## EXCERPTED RECORDS
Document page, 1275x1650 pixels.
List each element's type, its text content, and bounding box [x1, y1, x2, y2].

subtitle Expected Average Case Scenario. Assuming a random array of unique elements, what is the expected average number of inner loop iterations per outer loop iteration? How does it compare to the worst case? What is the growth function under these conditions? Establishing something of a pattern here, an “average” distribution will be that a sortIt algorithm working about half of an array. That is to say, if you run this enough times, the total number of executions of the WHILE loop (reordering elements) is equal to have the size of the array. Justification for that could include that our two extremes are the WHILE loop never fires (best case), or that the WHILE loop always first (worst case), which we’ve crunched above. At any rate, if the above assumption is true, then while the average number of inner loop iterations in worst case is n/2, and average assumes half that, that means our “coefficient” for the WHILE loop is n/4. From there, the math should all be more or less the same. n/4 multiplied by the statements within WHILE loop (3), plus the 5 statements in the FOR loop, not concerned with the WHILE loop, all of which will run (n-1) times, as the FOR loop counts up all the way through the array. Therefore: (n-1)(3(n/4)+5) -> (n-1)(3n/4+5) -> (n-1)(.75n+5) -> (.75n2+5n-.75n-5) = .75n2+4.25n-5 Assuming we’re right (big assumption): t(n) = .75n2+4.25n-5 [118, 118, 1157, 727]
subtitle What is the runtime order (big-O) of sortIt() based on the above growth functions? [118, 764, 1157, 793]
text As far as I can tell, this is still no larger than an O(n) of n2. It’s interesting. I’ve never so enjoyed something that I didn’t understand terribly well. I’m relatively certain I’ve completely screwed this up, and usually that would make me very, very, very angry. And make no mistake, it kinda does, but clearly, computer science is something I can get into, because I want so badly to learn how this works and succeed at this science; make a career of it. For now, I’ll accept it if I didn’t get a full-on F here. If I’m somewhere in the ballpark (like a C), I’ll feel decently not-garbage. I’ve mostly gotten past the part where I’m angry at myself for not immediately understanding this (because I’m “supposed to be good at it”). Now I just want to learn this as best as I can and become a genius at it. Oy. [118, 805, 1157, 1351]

## PROBLEM REQUIREMENTS
Please pull out every line of the records above and reproduce each one unchanged.

## THE ANSWER
Document page, 1275x1650 pixels.
List each element's type, its text content, and bounding box [x1, y1, x2, y2].

subtitle Expected Average Case Scenario. Assuming a random array of unique elements, what is the expected average number of inner loop iterations per outer loop iteration? How does it compare to the worst case? What is the growth function under these conditions? Establishing something of a pattern here, an “average” distribution will be that a sortIt algorithm working about half of an array. That is to say, if you run this enough times, the total number of executions of the WHILE loop (reordering elements) is equal to have the size of the array. Justification for that could include that our two extremes are the WHILE loop never fires (best case), or that the WHILE loop always first (worst case), which we’ve crunched above. At any rate, if the above assumption is true, then while the average number of inner loop iterations in worst case is n/2, and average assumes half that, that means our “coefficient” for the WHILE loop is n/4. From there, the math should all be more or less the same. n/4 multiplied by the statements within WHILE loop (3), plus the 5 statements in the FOR loop, not concerned with the WHILE loop, all of which will run (n-1) times, as the FOR loop counts up all the way through the array. Therefore: (n-1)(3(n/4)+5) -> (n-1)(3n/4+5) -> (n-1)(.75n+5) -> (.75n2+5n-.75n-5) = .75n2+4.25n-5 Assuming we’re right (big assumption): t(n) = .75n2+4.25n-5 [118, 118, 1157, 727]
subtitle What is the runtime order (big-O) of sortIt() based on the above growth functions? [118, 764, 1157, 793]
text As far as I can tell, this is still no larger than an O(n) of n2. It’s interesting. I’ve never so enjoyed something that I didn’t understand terribly well. I’m relatively certain I’ve completely screwed this up, and usually that would make me very, very, very angry. And make no mistake, it kinda does, but clearly, computer science is something I can get into, because I want so badly to learn how this works and succeed at this science; make a career of it. For now, I’ll accept it if I didn’t get a full-on F here. If I’m somewhere in the ballpark (like a C), I’ll feel decently not-garbage. I’ve mostly gotten past the part where I’m angry at myself for not immediately understanding this (because I’m “supposed to be good at it”). Now I just want to learn this as best as I can and become a genius at it. Oy. [118, 805, 1157, 1351]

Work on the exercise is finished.